**Problem a:** Starting at the first line of the records and stopping after the line that has "Контейнерные перевозки", write those lines out again, swapping "Twitter" for "X" and leaving everything else unchanged.

**Document excerpt:**
************
He is fluent in English and German, the result
of spending six months in Germany as a government
intern for a representative from Bavaria.
He works as a rep for a local machinery company
and is planning to apply for grad school
in America.
His parents are educators in the city of Tsingtao
in the northeast of China, but because the
Cultural Revolution interrupted his mother’s
college education, her career stalled in a lower
position. His father rose to the level of assistant
vice-principal at the young age of 33, but
because of his outspoken attitudes against corruption,
never advanced past that. Now with the
anti-corruption campaign, many of his former
colleagues who enriched themselves through
corruption are sleeping uneasily as Kevin’s father
continues to live his simpler but worry-free life.
Kevin shared his shock that recently his
dad gushed how proud he was of his accomplishments,
the first time his father had ever
expressed his love openly. Rare for a Chinese
father, says Kevin.
 Xiu-Chen
Kevin’s New Year’s date was tallish, svelte, well
dressed, and fashionably shod with the just-belowthe-
knee, high-heeled boots that everyone is wearing
in Shanghai. Finishing an advanced degree in
finances, she had spent the afternoon with Kevin
discussing MBOs (or management buyouts, as
she decoded for me). After dinner, we walked
among a Times Square–like gathering of carefree,
celebrating, and alcohol-free young adults, stretching from People’s Square through the pedestrian-
only section of Nanjing Road and toward
the riverbank of the Bund commercial zone.
************
**Task data:**
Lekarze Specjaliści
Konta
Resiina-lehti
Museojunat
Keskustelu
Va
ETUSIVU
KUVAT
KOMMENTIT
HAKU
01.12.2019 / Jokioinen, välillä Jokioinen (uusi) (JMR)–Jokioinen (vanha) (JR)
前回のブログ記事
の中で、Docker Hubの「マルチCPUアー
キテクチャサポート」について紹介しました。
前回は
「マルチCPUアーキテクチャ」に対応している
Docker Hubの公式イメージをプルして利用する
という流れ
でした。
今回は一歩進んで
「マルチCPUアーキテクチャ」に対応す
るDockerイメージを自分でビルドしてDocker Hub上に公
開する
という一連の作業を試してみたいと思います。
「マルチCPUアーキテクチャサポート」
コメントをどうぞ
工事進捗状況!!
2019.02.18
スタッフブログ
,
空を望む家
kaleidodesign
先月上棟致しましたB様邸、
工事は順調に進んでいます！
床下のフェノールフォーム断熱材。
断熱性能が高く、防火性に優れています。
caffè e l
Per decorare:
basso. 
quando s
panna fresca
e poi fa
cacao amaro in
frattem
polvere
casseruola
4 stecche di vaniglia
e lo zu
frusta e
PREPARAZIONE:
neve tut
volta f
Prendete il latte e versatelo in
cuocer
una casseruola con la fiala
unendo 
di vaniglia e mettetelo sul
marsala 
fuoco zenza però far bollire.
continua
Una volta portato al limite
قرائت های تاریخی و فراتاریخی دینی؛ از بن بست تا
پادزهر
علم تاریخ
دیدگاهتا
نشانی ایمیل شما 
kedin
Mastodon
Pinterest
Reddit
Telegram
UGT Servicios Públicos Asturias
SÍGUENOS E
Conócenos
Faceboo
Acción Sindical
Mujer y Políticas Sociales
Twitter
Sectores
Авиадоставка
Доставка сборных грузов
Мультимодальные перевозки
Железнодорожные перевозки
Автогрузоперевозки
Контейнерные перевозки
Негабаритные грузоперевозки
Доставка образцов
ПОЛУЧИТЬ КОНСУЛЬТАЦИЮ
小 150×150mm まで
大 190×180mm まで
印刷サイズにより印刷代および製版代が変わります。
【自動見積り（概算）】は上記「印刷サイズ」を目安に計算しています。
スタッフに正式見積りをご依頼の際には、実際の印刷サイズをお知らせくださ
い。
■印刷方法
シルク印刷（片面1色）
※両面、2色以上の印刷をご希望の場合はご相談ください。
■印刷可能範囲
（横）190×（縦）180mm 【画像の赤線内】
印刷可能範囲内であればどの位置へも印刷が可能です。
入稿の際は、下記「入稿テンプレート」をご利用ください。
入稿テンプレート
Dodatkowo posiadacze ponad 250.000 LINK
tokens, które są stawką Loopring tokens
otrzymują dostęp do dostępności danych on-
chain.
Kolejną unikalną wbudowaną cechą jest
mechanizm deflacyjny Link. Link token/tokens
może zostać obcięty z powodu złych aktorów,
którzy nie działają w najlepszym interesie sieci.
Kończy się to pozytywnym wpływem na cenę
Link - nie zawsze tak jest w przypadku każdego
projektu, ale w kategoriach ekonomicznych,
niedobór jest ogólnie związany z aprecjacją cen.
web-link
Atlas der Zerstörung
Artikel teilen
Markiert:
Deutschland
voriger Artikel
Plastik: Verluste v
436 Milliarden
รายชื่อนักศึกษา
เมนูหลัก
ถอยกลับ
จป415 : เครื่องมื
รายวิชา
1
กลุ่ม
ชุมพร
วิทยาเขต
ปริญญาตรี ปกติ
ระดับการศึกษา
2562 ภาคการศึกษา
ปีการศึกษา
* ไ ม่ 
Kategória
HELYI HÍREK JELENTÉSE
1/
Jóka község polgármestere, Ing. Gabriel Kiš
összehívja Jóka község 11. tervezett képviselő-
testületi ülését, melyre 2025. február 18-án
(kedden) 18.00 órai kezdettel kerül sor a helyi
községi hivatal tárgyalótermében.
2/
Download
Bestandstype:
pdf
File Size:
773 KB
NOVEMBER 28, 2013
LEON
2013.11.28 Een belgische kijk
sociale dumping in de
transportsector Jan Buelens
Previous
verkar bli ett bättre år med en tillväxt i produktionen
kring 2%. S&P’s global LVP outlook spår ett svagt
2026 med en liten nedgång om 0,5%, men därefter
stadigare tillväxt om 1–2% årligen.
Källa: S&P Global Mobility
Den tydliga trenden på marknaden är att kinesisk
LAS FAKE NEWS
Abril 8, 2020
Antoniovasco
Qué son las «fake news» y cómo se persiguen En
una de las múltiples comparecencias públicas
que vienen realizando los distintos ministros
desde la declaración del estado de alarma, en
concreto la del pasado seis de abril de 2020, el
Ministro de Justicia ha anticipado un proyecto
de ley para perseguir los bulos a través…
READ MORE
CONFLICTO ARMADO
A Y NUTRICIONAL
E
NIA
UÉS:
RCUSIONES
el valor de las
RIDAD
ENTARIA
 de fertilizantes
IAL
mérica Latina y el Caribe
************
**Problem b:** Quote the passage about Kevin and his family word for word, beginning at the words "Kevin shared his" and stopping after "father, says Kevin.".

**Result a:**
Lekarze Specjaliści
Konta
Resiina-lehti
Museojunat
Keskustelu
Va
ETUSIVU
KUVAT
KOMMENTIT
HAKU
01.12.2019 / Jokioinen, välillä Jokioinen (uusi) (JMR)–Jokioinen (vanha) (JR)
前回のブログ記事
の中で、Docker Hubの「マルチCPUアー
キテクチャサポート」について紹介しました。
前回は
「マルチCPUアーキテクチャ」に対応している
Docker Hubの公式イメージをプルして利用する
という流れ
でした。
今回は一歩進んで
「マルチCPUアーキテクチャ」に対応す
るDockerイメージを自分でビルドしてDocker Hub上に公
開する
という一連の作業を試してみたいと思います。
「マルチCPUアーキテクチャサポート」
コメントをどうぞ
工事進捗状況!!
2019.02.18
スタッフブログ
,
空を望む家
kaleidodesign
先月上棟致しましたB様邸、
工事は順調に進んでいます！
床下のフェノールフォーム断熱材。
断熱性能が高く、防火性に優れています。
caffè e l
Per decorare:
basso. 
quando s
panna fresca
e poi fa
cacao amaro in
frattem
polvere
casseruola
4 stecche di vaniglia
e lo zu
frusta e
PREPARAZIONE:
neve tut
volta f
Prendete il latte e versatelo in
cuocer
una casseruola con la fiala
unendo 
di vaniglia e mettetelo sul
marsala 
fuoco zenza però far bollire.
continua
Una volta portato al limite
قرائت های تاریخی و فراتاریخی دینی؛ از بن بست تا
پادزهر
علم تاریخ
دیدگاهتا
نشانی ایمیل شما 
kedin
Mastodon
Pinterest
Reddit
Telegram
UGT Servicios Públicos Asturias
SÍGUENOS E
Conócenos
Faceboo
Acción Sindical
Mujer y Políticas Sociales
X
Sectores
Авиадоставка
Доставка сборных грузов
Мультимодальные перевозки
Железнодорожные перевозки
Автогрузоперевозки
Контейнерные перевозки

**Result b:**
Kevin shared his shock that recently his
dad gushed how proud he was of his accomplishments,
the first time his father had ever
expressed his love openly. Rare for a Chinese
father, says Kevin.